WHAT IS NEEDED ::
Copy out the text of the listing below line for line, without changing anything, and leave the pictures out of your answer.
Start of PROVIDED ENTRIES
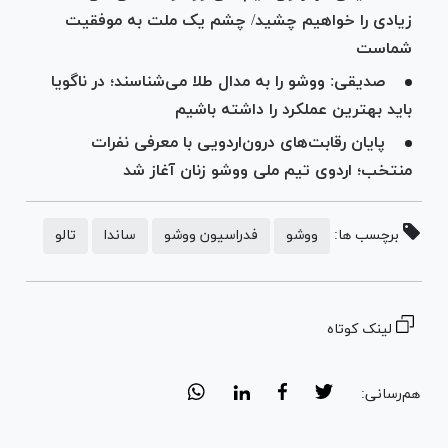
زیادی را خواهیم چشید/ چشم یک ملت به موفقیت
شماست
صدیقی: ووشو را به مدال طلا می‌شناسند؛ در ناگویا
باید بهترین عملکرد را داشته باشیم
پایان رقابت‌های درون‌اردویی با معرفی نفرات
منتخب؛ اردوی تیم ملی ووشو زنان آغاز شد
برچسب ها:
ووشو
فدراسیون ووشو
ساندا
تالو
لینک کوتاه
هم‌رسانی:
End of PROVIDED ENTRIES
RESPONSE TO THE EXERCISE ::
زیادی را خواهیم چشید/ چشم یک ملت به موفقیت
شماست
صدیقی: ووشو را به مدال طلا می‌شناسند؛ در ناگویا
باید بهترین عملکرد را داشته باشیم
پایان رقابت‌های درون‌اردویی با معرفی نفرات
منتخب؛ اردوی تیم ملی ووشو زنان آغاز شد
برچسب ها:
ووشو
فدراسیون ووشو
ساندا
تالو
لینک کوتاه
هم‌رسانی:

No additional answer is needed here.